__Action item__.
Could you write out exactly the lines from the one that contains "[@guyroutledge](http://www.twitter.com/guyroutledge) or" through the last line of the listing below, both included and nothing more?

__Record extracts__.
# # # # #

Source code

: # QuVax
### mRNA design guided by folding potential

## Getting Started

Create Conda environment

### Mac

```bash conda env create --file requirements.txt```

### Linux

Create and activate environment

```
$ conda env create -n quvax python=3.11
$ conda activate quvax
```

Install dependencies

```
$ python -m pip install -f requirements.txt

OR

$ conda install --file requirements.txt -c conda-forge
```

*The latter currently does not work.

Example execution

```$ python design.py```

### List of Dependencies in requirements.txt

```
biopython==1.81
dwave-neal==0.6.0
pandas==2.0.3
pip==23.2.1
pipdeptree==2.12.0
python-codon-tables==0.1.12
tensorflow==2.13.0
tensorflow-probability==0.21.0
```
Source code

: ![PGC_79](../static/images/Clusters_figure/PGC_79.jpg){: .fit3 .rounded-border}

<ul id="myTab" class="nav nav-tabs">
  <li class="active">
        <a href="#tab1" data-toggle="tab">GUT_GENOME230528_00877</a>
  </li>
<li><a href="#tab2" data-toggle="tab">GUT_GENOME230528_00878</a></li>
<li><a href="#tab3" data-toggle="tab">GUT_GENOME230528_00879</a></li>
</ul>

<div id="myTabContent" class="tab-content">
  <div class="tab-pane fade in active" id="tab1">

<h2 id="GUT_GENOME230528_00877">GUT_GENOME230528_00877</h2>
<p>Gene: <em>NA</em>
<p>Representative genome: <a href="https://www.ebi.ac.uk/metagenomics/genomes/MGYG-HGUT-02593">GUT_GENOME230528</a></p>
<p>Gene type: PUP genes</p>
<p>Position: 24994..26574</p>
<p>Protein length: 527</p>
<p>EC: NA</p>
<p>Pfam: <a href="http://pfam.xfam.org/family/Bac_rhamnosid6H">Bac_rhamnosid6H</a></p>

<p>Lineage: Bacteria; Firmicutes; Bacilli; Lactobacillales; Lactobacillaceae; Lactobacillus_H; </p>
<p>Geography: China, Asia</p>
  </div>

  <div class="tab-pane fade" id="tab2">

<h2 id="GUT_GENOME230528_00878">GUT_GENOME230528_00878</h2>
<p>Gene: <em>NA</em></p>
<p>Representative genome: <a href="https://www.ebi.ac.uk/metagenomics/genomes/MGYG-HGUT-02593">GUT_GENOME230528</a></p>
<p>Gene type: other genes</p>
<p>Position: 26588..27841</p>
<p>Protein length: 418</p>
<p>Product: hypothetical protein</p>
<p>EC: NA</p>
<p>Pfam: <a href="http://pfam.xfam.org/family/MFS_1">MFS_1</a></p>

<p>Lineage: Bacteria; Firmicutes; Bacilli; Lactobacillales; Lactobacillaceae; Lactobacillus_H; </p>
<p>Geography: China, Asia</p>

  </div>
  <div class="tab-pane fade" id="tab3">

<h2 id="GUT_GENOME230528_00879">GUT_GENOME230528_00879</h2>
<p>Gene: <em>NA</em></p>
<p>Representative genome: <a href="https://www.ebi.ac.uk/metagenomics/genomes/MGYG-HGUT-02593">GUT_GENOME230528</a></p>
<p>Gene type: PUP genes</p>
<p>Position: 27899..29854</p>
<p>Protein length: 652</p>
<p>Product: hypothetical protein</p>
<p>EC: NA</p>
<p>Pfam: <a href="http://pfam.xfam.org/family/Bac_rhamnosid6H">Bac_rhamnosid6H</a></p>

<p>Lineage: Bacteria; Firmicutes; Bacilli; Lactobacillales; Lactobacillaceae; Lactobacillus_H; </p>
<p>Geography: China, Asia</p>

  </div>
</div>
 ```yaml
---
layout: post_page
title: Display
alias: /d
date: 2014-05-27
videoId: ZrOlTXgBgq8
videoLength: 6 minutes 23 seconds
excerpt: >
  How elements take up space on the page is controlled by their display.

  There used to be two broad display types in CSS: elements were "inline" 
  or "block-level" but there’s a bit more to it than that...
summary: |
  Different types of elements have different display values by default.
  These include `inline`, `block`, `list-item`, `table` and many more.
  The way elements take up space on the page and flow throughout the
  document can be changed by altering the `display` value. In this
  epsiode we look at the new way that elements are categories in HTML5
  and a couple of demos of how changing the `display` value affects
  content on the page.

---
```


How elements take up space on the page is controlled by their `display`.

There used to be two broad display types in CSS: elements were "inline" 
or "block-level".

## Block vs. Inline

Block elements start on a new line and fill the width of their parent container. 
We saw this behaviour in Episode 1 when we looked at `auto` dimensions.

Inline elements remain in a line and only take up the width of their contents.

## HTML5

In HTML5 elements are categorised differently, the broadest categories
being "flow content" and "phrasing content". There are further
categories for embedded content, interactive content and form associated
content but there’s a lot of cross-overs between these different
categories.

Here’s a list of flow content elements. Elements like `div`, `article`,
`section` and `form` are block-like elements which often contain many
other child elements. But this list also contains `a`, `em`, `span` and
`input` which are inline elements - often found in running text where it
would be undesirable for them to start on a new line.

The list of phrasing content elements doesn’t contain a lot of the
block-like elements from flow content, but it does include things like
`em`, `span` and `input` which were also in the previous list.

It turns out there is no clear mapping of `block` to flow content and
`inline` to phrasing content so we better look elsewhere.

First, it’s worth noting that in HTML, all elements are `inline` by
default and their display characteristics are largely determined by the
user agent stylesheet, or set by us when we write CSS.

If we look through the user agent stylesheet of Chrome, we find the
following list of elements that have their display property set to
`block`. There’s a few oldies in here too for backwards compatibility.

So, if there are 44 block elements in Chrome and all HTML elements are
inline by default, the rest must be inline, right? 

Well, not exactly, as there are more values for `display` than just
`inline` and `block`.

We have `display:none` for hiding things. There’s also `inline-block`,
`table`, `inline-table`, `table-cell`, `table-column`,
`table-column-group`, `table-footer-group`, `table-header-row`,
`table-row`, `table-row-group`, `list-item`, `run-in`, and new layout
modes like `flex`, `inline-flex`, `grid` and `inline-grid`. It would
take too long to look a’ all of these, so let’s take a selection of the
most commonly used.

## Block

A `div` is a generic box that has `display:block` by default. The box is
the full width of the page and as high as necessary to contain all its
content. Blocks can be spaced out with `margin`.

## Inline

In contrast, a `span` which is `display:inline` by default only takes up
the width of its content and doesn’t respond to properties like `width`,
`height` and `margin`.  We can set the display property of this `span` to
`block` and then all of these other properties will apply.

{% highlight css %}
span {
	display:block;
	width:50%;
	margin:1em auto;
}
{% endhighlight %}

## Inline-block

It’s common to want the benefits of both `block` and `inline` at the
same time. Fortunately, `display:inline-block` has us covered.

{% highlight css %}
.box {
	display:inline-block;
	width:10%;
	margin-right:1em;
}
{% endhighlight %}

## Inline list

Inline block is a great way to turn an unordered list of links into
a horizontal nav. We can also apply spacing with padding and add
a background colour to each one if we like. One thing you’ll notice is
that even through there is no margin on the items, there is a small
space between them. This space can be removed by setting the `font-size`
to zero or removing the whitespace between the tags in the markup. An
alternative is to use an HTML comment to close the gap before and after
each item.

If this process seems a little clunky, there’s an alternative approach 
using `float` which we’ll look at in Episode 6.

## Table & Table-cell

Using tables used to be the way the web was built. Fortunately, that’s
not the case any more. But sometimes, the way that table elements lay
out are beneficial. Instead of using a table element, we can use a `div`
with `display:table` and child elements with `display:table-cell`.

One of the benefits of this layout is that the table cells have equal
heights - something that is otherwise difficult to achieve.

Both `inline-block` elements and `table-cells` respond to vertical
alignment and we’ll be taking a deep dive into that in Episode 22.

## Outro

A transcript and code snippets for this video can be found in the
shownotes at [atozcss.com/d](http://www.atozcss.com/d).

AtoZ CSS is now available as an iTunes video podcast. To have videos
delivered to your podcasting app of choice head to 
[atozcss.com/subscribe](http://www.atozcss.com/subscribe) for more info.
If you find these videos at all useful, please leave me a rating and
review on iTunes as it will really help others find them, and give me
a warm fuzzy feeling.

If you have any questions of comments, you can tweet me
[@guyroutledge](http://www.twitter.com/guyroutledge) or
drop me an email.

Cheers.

# # # # #

__Result__.
[@guyroutledge](http://www.twitter.com/guyroutledge) or
drop me an email.

Cheers.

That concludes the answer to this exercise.